Sehr geehrte Leserinnen und Leser,

die endoprothetische Versorgung des Hüftgelenks hat insbesondere in Deutschland in den letzten Jahrzehnten kontinuierlich zugenommen. Im europäischen Vergleich liegt Deutschland nicht nur bei den absoluten Implantationszahlen, sondern auch bei den relativen Implantationen bezogen auf die Einwohnerzahl mit Abstand an der Spitze. Trotz berichteter exzellenter Standzeiten der modernen zementfreien und zementierten Implantate ist die Rate der Revisionseingriffe – als wesentliches Kriterium der Versorgungsqualität – in Deutschland mit knapp 15% im europäischen Vergleich im oberen Drittel angesiedelt. Als Folge der steigenden Implantationszahlen ist eine weitere Zunahme an Revisions- und Wechseleingriffen zu beobachten. Das Risiko wesentlicher Komplikationen wie der periprothetischen Infektion konnte trotz aller technischen Fortschritte in den letzten zwei Jahrzehnten nicht weiter reduziert werden und neue Probleme wie z. B. das zunehmende Auftreten multiresistenter Bakterienstämme erfordern eine intensive Weiterentwicklung der präventiven Maßnahmen. Hoffnungen auf eine Verbesserung der Versorgungsqualität und die Reduktion der Revisionsraten werden aktuell insbesondere in die Etablierung eines deutschlandweiten Endoprothesenregisters sowie in eine Zertifizierung spezialisierter Endoprothetikzentren gesetzt.

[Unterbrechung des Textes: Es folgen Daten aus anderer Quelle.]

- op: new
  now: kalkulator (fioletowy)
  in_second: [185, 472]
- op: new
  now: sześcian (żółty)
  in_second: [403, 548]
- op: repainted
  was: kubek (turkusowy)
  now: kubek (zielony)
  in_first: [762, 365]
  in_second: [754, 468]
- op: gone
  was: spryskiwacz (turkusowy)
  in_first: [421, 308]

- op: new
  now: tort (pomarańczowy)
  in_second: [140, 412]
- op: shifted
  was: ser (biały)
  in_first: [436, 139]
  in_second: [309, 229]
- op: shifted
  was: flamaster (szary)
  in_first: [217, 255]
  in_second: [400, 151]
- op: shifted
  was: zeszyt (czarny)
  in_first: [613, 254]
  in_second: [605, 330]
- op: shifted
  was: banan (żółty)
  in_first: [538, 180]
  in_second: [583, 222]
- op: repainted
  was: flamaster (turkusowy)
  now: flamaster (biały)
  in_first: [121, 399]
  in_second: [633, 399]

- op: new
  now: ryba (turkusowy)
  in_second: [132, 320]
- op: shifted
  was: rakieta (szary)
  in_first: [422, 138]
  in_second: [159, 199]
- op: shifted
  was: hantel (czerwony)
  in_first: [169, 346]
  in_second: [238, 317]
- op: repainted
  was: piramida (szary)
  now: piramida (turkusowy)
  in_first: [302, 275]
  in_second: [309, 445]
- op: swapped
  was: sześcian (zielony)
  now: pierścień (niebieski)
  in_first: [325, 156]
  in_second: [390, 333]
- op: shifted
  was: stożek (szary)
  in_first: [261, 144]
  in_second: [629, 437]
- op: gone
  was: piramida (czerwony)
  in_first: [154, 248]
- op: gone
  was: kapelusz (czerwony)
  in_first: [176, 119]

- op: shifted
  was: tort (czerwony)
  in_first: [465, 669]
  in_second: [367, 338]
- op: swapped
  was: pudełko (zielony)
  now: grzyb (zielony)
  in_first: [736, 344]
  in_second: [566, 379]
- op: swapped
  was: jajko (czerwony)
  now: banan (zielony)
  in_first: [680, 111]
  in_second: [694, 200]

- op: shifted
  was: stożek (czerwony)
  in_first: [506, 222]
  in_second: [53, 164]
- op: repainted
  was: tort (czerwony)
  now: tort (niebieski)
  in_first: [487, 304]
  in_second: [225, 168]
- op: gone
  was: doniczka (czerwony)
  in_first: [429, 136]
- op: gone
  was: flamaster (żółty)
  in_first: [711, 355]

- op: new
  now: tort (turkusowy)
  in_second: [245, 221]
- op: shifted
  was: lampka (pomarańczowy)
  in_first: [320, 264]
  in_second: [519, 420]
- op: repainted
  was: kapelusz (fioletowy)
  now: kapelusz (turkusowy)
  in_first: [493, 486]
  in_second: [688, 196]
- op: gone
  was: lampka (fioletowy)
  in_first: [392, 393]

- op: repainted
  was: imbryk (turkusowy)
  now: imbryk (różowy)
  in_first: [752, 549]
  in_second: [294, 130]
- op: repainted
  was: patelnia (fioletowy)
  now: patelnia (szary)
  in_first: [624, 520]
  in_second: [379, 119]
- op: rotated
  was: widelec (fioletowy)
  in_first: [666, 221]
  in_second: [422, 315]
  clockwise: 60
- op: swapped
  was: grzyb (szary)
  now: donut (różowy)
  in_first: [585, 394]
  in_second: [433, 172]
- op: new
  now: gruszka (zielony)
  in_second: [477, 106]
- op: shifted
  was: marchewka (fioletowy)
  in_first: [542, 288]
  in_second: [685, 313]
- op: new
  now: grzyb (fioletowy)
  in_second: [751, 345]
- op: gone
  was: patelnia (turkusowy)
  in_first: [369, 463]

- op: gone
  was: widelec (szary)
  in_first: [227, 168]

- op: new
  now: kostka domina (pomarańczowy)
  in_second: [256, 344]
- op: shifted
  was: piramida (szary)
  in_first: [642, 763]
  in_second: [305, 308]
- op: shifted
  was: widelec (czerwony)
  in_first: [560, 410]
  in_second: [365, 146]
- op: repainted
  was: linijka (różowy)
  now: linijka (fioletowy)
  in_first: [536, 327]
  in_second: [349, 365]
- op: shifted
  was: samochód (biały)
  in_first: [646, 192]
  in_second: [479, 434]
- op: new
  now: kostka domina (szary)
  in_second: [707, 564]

Algorithmen zur Analyse schmerzhafter Hüfttotalendoprothesen und Kappenprothesen stellen die Grundlage für eine erfolgreiche Komplikationsbehandlung dar

Im vorliegenden Heft wurde der Schwerpunkt bewusst auf die Prävention und Behandlung von Komplikationen in der Hüftendoprothetik gelegt. Die Grundlage für eine erfolgreiche Komplikationsbehandlung stellen Algorithmen zur Analyse schmerzhafter Hüfttotalendoprothesen und Kappenprothesen dar. Gerade nach Oberflächenersatz ist eine erhöhte Revisionsrate zu beobachten, und die Schmerz- wie auch Versagensursachen sind nicht immer eindeutig zu eruieren. Neben den Implantaten und der intraossären Verankerung ist in der Hüftendoprothetik insbesondere das Management der periartikulären Weichteile in den Mittelpunkt des klinischen Interesses gerückt. Die Prävention und Behandlung muskulärer Funktionsstörungen des Hüftgelenks durch heterotope Ossifikationen und direkte Muskelschädigung tragen entscheidend zum Erfolg einer Endoprothesenimplantation bei. Schädigungen sensibler Hautnerven aber auch motorischer Nerven treten während einer Endoprothesenimplantation am Hüftgelenk deutlich häufiger auf als oft beschrieben. Insbesondere bei Patienten mit erhöhtem Risiko kann daher eine korrekte präoperative Einschätzung helfen, diese schwerwiegende Komplikation zu vermeiden. Aktuelle Daten zur Nachbehandlung belegen ferner, dass insbesondere im Hinblick auf sportliche Aktivitäten nach Hüftprothesenimplantation fehlende oder wenig einheitliche Empfehlungen durch die Operateure vorgegeben werden. Hier ist eine Konkretisierung der Empfehlungen notwendig!

Weiterhin stellt die periprothetische Infektion eine gefürchtete Komplikation dar, deren Inzidenz insbesondere durch die gestiegenen Revisionszahlen weiter an Bedeutung gewinnt. Neben den bekannten grampositiven multiresistenten Erregern wurden bereits wiederholt multiresistente gramnegative Bakterien aus dem Formenkreis der Extended-spectrum-β-Laktamase (ESBL) bildenden Enterobakterien beschrieben. Die Signifikanz dieser Erregergruppe sowie ein Update über die evidenzbasierten Daten zur perioperativen Antibiotikaprophylaxe werden ebenfalls in diesem Heft abgehandelt.